The Logic Of Science

On the left, the ultimate portable atomic clock, the size of a grain of rice from NIST and DARPA, 2004. Works using a tiny laser. Accurate for 300 years. A bit of overkill. Do we really need these in cell phones to come? Whether we want these gizmos or not is irrelevant. Some corporation will decide to manufacture them and soon they'll be everywhere. It's the logic of the age we live in. It's also the logic of Science. Actually a simple definition of Science, apart from the Latin root To Know, from the earlier verb To Cut, is the application of logic to all phenomena. That's how Science started in the mists of time when people perceived an orderly pattern to things that had a logic to it. That's also Science's Central Dogma, that the Universe is logical. On this one assumption everything rests. If Science ever hits a brick wall, it will be the discovery of something beyond logic. But Scientists are confident that will never happen, although there are many baffling gaps in their knowledge, the manufacturing of logical theories to cover them is almost as good as having the knowledge they lack, a working hypothesis.

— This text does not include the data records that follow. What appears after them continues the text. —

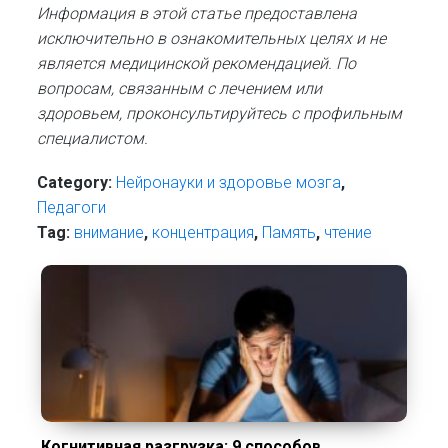
Информация в этой статье предоставлена
исключительно в ознакомительных целях и не
является медицинской рекомендацией. По
вопросам, связанным с лечением или
здоровьем, проконсультируйтесь с профильным
специалистом.
Category:
Нейронауки и здоровье мозга
,
Педагоги
Tag:
внимание
,
концентрация
,
Память
,
чтение
Когнитивная разгрузка: 9 способов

It's these theories that scientists keep on testing, whether it's smashing atoms or toying with genetics. This is Big Science, the biggest game of all time. Of course, Science's parameters are those of the known physical Universe. What they expect to find and measure has to be physical, since after all they use physical instruments. But what if there are Non-physical Universes informing this one or even shaping it? Then they'll never be able to find out for certain if the Universe is logical or not.

Somewhere in the early 20th century Science split off entirely from Art. Now it's all theory and experiment, without a thought for consequences. It's aim like Art's was a certain amount of pleasure and usefulness, like the compass rose above. Now it's an endless stream of data that even overwhelms its specialist fields, and specialists can't keep up, where now a chemist and a physicist haven't got much in common and can't understand each other's work. It's becoming all rather dehumanizing. But we go on.

The latest big thing in Physics, another theory is theoretically we have Dark Matter and Dark Energy, surmised but not yet detected. Well, there are deficiencies in the Big Bang theory. To satisfy them, the known Universe of matter and energy now accounts for only 4% of the total Universe, the rest or 96%, is this unknown dark matter and dark energy we haven't detected. And Antimatter might exist as stars and galaxies where there is no ordinary matter, which would annilate it. Antiparticles have been found, but no Antimatter, though CERN and later Fermilab with CERN's assistance actually created a few atoms of antihydrogen. It's superhot and with no way to contain it, it's readily annihilated in 10 seconds, releasing 100% of its energy and ordinary hydrogen's in contact with it. 100% energy efficient whereas a hydrogen bomb is only 7%. More dreams of an endless supply of energy, except it's way too expensive, at least $25 million a gram.

Anyway, we're in an age of endless speculation and experimentation. The effect on civilization is destabilizing. Some of this Science trickles down to us and now we're living with machines instead of friends and family. With cars instead of horses, with bulbs instead of candles. Are we better off?

Yet we're still trying to get to the bottom of this Universe. It's one thing to daydream. We all do it even those who are PhD deficient. Another to test any and all theories endlessly. But the real worry is Science's destructive experiments and applications of destructive research which eventually affect us all. From one bomb at Los Alamos to a giant nuclear arsenal and a thousand nuclear reactors and no way to safely dispose of them. While we've got our hands full of problems dumped on us by Science that Science is not addressing, a new era of Big Science is dawning. Genetic manipulation and Nuclear Fusion and Super Colliders like CERN's LHC, due to start up in 2008. What's really going to happen when lead nuclei are smashed together in the LHC at super colossal energies never before attempted? Collisions at nearly twice the speed of light? This isn't atom smashing anymore, this is a new type of Fusion Reaction. Even some physicists are demurring. It could be the end of the world.